Para o ministro, essa redução de horas pode levar ao fim da escala 6×1, um anseio de milhões de trabalhadores, especialmente nos setores de comércio e serviço.
O que significa um projeto de urgência?
A aprovação de um projeto com urgência impõe prazos rigorosos ao Congresso. Tanto a Câmara dos Deputados quanto o Senado terão 45 dias para deliberar sobre o tema.
O não cumprimento desse prazo pode resultar no trancamento da pauta, priorizando a votação da proposta.
Debate no Congresso e compensações
Atualmente, tramitam Propostas de Emenda à Constituição (PECs) que visam aumentar o descanso mínimo semanal e diminuir a carga horária para 36 horas. Contudo, projetos de lei (PLs) podem ter um trâmite mais rápido.
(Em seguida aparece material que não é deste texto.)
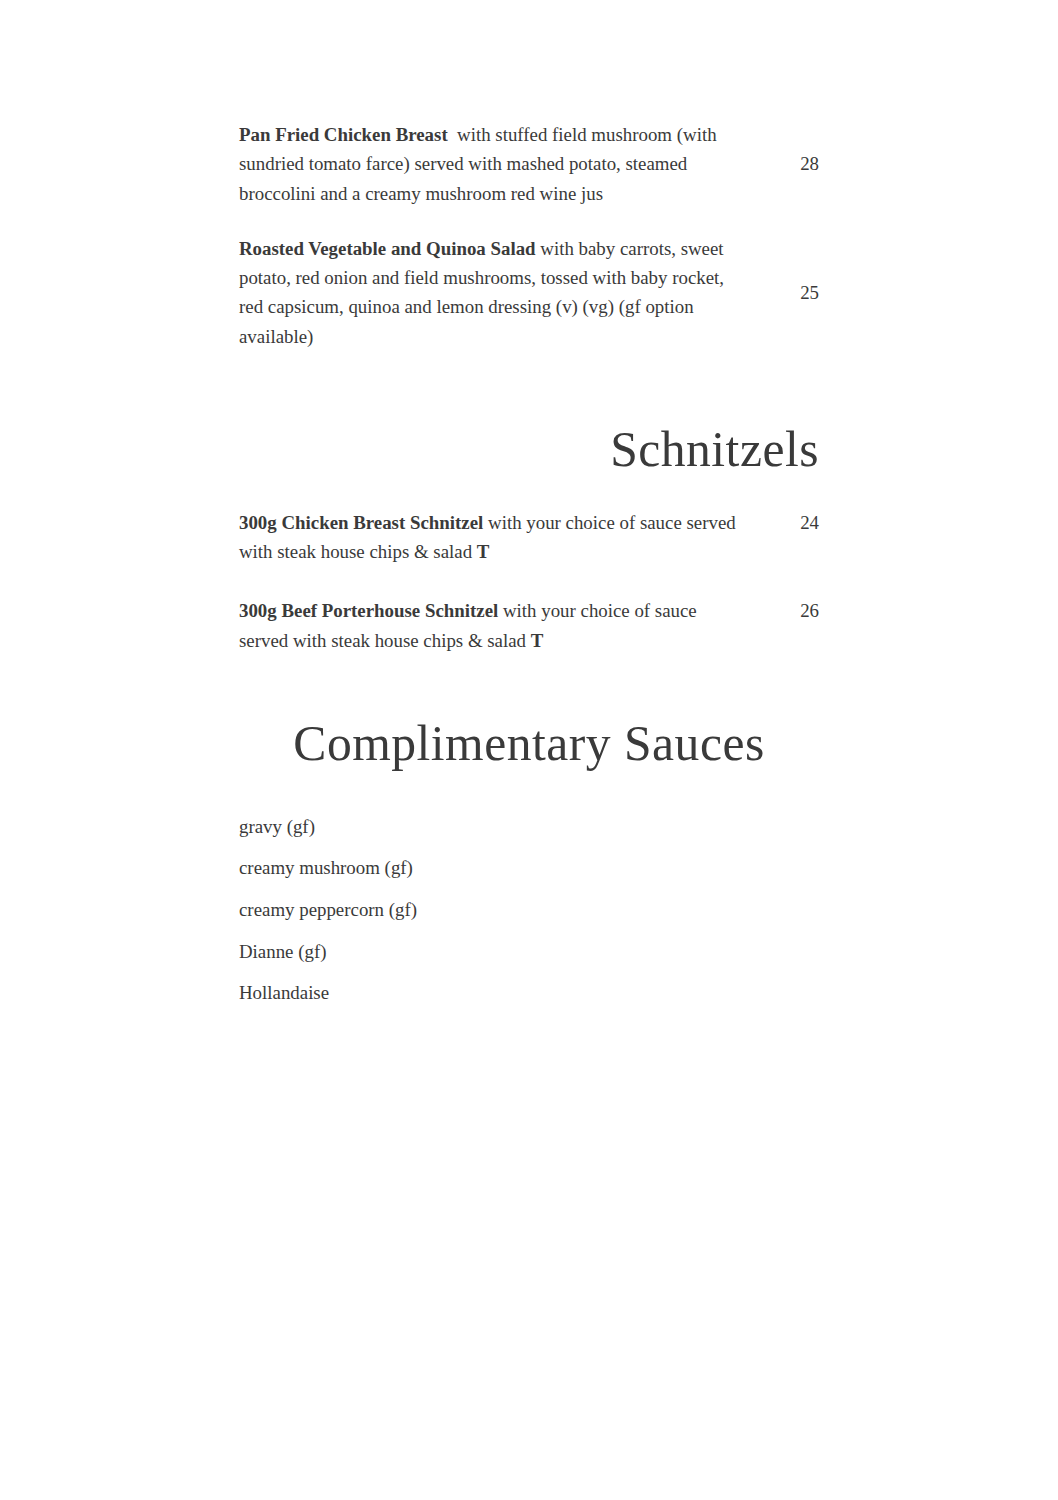Pan Fried Chicken Breast with stuffed field mushroom (with sundried tomato farce) served with mashed potato, steamed broccolini and a creamy mushroom red wine jus
28
Roasted Vegetable and Quinoa Salad with baby carrots, sweet potato, red onion and field mushrooms, tossed with baby rocket, red capsicum, quinoa and lemon dressing (v) (vg) (gf option available)
25
Schnitzels
300g Chicken Breast Schnitzel with your choice of sauce served with steak house chips & salad T
24
300g Beef Porterhouse Schnitzel with your choice of sauce served with steak house chips & salad T
26
Complimentary Sauces
gravy (gf)
creamy mushroom (gf)
creamy peppercorn (gf)
Dianne (gf)
Hollandaise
Marinho reiterou que não há discussões no governo sobre compensações fiscais para empresas em troca da redução da jornada. Ele argumenta que o pressuposto para tal seria o aumento da produtividade.
Cenário do mercado de trabalho em janeiro
Os dados do Cadastro Geral de Empregados e Desempregados (Caged), divulgados pelo Ministério do Trabalho, mostraram um saldo positivo de 112.334 mil novos postos de trabalho com carteira assinada em janeiro.
Este resultado veio da admissão de 2.208.030 pessoas e 2.095.696 desligamentos. Contudo, este foi o menor saldo para um mês de janeiro desde 2024, ano em que foram registrados 173.127 novos postos de trabalho.
A queda na velocidade de criação de empregos é atribuída aos juros altos (Selic), atualmente em 15% ao ano, segundo o ministro.
Setores em destaque e acumulado de vagas
Em janeiro, quatro setores apresentaram desempenho positivo. A indústria liderou com 54.991 postos, seguida pela construção (50.545), serviços (40.525) e agropecuária (23.073). O setor de comércio, por outro lado, registrou um saldo negativo de -56.800 postos de trabalho.
No acumulado de doze meses, o saldo de novos vínculos celetistas foi de 1.228.483.
Salário médio de admissão
O Caged também apontou que o salário médio real de admissão em janeiro foi de R$ 2.289,78. Isso representa uma variação positiva de R$ 77,02 em relação a dezembro do ano passado.